On Aug 16, 2009, at 11:02 PM, Ralph Castain wrote:
> I think the problem here, Eugene, is that performance benchmarks are
> far from the typical application. We have repeatedly seen this -
> optimizing for benchmarks frequently makes applications run less
> efficiently. So I concur with Chris on this one - let's not go -too-
> benchmark happy and hurt the regular users.
FWIW, I've seen processor binding help real user codes, too. Indeed,
on a system where an MPI job has exclusive use of the node, how does
binding hurt you?
On nodes where multiple MPI jobs are running, if a resource manager is
being used, then we should be obeying what they have specified for
each job to use. We need a bit more work in that direction to make
that work, but it's very do-able.
When resource managers are not used and multiple MPI jobs share the
same node, then OMPI has to coordinate amongst its jobs to not
oversubscribe cores (when possible). As Ralph indicated in a later
mail, we still need some work in this area, too.
> Here at LANL, binding to-socket instead of to-core hurts performance
> by ~5-10%, depending on the specific application. Of course, either
> binding method is superior to no binding at all...
This is probably not too surprising (i.e., allowing the OS to move
jobs around between cores on a socket can probably involve a little
cache thrashing, resulting in that 5-10% loss). I'm hand-waving here,
and I have not tried this myself, but it's not too surprising of a
result to me. It's also not too surprising that others don't see this
effect at all (e.g., Sun didn't see any difference in bind-to-core vs.
bind-to-socket) when they ran their tests. YMMV.

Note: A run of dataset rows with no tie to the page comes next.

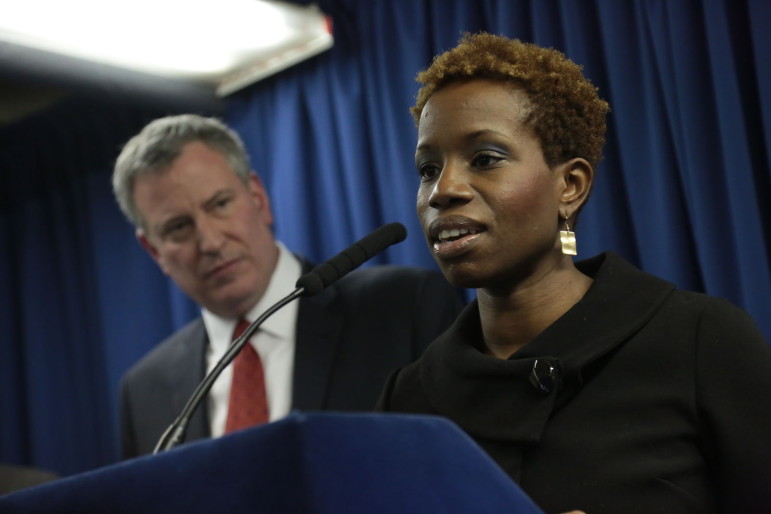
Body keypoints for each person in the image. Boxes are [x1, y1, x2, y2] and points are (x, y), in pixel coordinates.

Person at [376, 33, 771, 513]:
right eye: (427, 168)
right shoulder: (409, 396)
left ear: (571, 186)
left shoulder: (700, 341)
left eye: (485, 159)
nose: (443, 190)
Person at [112, 114, 464, 458]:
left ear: (258, 199)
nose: (210, 242)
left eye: (220, 205)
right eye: (178, 227)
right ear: (154, 250)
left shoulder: (401, 309)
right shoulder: (145, 391)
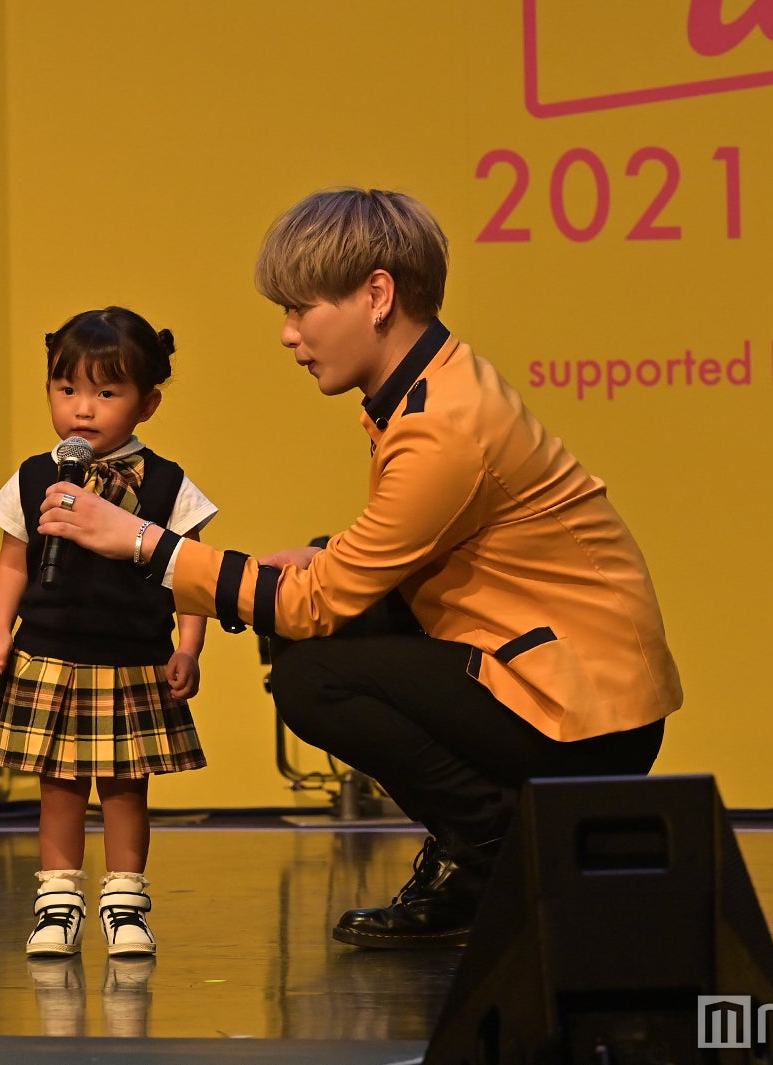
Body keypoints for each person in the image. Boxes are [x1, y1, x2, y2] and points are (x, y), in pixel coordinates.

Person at [35, 190, 683, 949]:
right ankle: (485, 847)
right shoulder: (431, 385)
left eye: (300, 308)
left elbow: (314, 604)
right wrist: (316, 559)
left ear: (377, 295)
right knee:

I'd actually be in favor of a by-core binding (not by-socket), but
spreading the processes out round robin by socket, not by core. All
of this would be the *default* behavior, of course -- command line
params/MCA params will be provided to change to whatever pattern is
> UNLESS you have a threaded application, in which case -any- binding
> can be highly detrimental to performance.
I'm not quite sure I understand this statement. Binding is not
inherently contrary to multi-threaded applications.